-------- Brano da leggere

Copertino. La chiesa matrice di Santa Maria ad Nives elevata a basilica pontificia minore

di Aldo Zuccalà

 

La chiesa matrice Santa Maria ad Nives in Copertino è stata elevata dal Santo Padre Benedetto XVI alla dignità di “Basilica Pontificia Minore”.
Tale solenne proclamazione è avvenuta il 3 luglio 2011 durante la celebrazione eucaristica, presieduta da S. Em. il Card. Salvatore De Giorgi, concelebrata da S. Ecc. il Vesc. Domenico Caliandro, dal parroco Mons. Giuseppe Sacino e da tutto il clero copertinese.
La messa solenne ha visto la partecipazione tanto delle istituzioni locali, nelle vesti del Sindaco di Copertino e del presidente della Provincia di Lecce, quanto di numerosissimi fedeli (la chiesa era stracolma di gente anche sulle navate laterali e sul sagrato) plaudenti e gioiosi per l’evento.
L’insigne titolo, materialmente visibile con l’apposizione degli stemmi pontifici sul prospetto principale e con una lapide commemorativa posta all’interno, concesso alla chiesa di Santa Maria ad Nives in Copertino per la sua particolare importanza storica, artistica e religiosa, lega ora la Collegiata copertinese in modo speciale con la Chiesa romana e il Sommo Pontefice; inoltre le conferisce specifici compiti e privilegi, riservati alle Basiliche Pontificie Minori.

Copertino, chiesa collegiata, la cosidetta “porta dei leoni”

----------------
-------- Dati mostrati

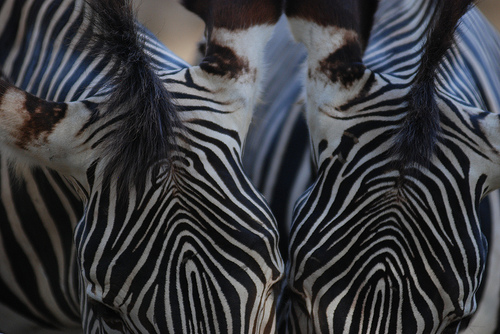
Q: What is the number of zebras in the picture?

----------------

> [Compito assegnato] Per favore, riscrivi come elenco puntato il paragrafo del testo sulla basilica di Copertino che comincia con «L’insigne titolo», mantenendone i fatti principali.

> [Soluzione del compito]
- Il titolo è reso visibile dagli stemmi pontifici sul prospetto principale e da una lapide commemorativa all’interno.
- È stato concesso alla chiesa di Santa Maria ad Nives in Copertino per la sua particolare importanza storica, artistica e religiosa.
- Lega ora la Collegiata copertinese in modo speciale alla Chiesa romana e al Sommo Pontefice.
- Le conferisce compiti e privilegi specifici, riservati alle Basiliche Pontificie Minori.